BK mengundang latihan serdadu yang datang dari Korea Utara, Vietcong (Vietnam Utara), maupun Laos yang beruntung mendapatkan keahlian tempur dari TNI. Pilot-pilot dari Kamboja dan Burma berlatih menerbangkan pesawat tempur buatan Soviet, MiG-17, di sini.
Tahun 1965 RI menyuplai berbagai jenis MiG dan kapal-kapal perang untuk Pakistan yang ketika itu terlibat perang melawan India. BK memilih Pakistan karena ia berencana merekrut negeri Islam itu untuk bergabung ke poros Jakarta-Hanoi-Beijing-Pyongyang.
Nah, satu-satunya pemimpin Barat yang prihatin menyaksikan BK dan selalu mengulurkan tangan adalah JFK. Ia beberapa kali menekan Inggris untuk mengalah dari BK, terutama dalam soal rencana Inggris mendirikan pangkalan militer di Singapura.
JFK berkali-kali “menginjak kaki” Belanda dalam perundingan mengenai Irian Barat. Bekas penjajah ini sejak 1945 jadi “tukang nébéng” yang tak rela meninggalkan RI yang kaya raya.
Dua bekas jajahan Inggris, Malaysia dan Singapura, sejak dulu mau ambil untung dari RI. Seperti kata pepatah, “Rumput tetangga lebih hijau daripada rumput sendiri”.

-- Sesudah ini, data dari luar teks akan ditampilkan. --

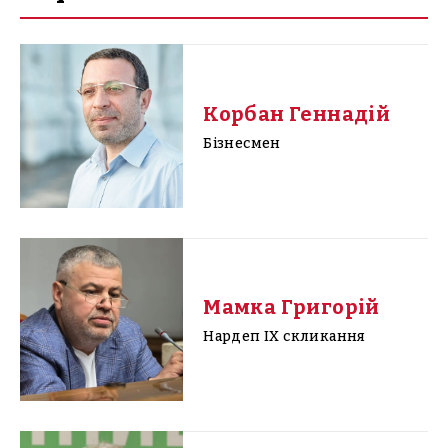
Корбан Геннадій
Бізнесмен
Мамка Григорій
Нардеп IX скликання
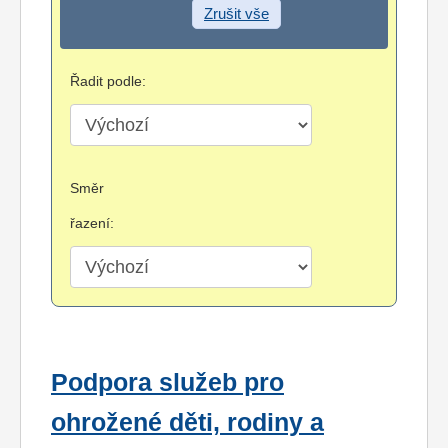
Zrušit vše
Řadit podle:
Směr
řazení:
Podpora služeb pro
ohrožené děti, rodiny a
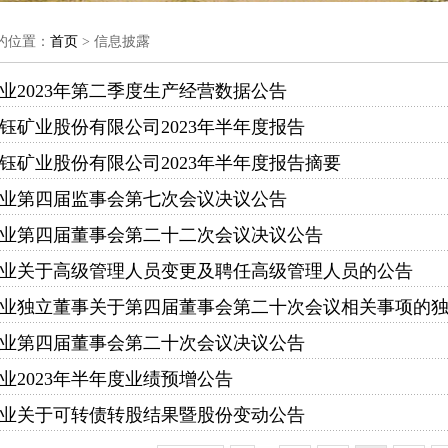
的位置：
首页
> 信息披露
业2023年第二季度生产经营数据公告
钰矿业股份有限公司2023年半年度报告
钰矿业股份有限公司2023年半年度报告摘要
业第四届监事会第七次会议决议公告
业第四届董事会第二十二次会议决议公告
业关于高级管理人员变更及聘任高级管理人员的公告
业独立董事关于第四届董事会第二十次会议相关事项的
业第四届董事会第二十次会议决议公告
业2023年半年度业绩预增公告
业关于可转债转股结果暨股份变动公告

Setelah JFK tewas, Presiden Lyndon Johnson (1963-1969) melonggarkan komitmen. Ia mengurangi keterlibatan karena berbagai alasan, terutama sukarnya menghindari risiko RI jadi komunis.
Ilmuwan Guy Paker dan Henry Brands dan mantan Kepala Stasiun CIA di Jakarta Hugh Tovar membantah AS mendalangi peristiwa G30S. Walau senang PKI ditumpas, mereka kaget Orde Baru membantai ratusan ribu korban tak bersalah.

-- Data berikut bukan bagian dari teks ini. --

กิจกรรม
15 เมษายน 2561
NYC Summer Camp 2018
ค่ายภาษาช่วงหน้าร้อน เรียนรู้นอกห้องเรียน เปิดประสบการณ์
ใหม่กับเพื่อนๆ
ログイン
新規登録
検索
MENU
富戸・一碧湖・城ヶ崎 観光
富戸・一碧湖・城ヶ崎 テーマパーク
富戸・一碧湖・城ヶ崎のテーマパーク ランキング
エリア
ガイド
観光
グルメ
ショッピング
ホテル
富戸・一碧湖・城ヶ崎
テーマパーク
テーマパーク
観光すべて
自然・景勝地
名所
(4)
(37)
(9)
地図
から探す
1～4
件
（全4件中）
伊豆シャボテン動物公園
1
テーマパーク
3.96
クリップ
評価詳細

Bulu kuduk media massa AS merinding melihat amok massa itu. Partai komunis, sosialis, dan liberal di AS idem ditto.
BK memikul beban berat mengatur bangsa yang perangainya unmanageable ini. Andai ia yakin pada demokrasi dan keberagaman, dua ciri utama kedua bangsa, nasib dia bisa berbeda.
Telah terbukti AS sekutu demokratis yang terbaik, bahkan dalam menghadapi musuh-musuh dalam selimut yang masih berkeliaran. Pelajaran terpenting: tak perlu tiap sebentar histeris meneriakkan slogan anti-Amerika.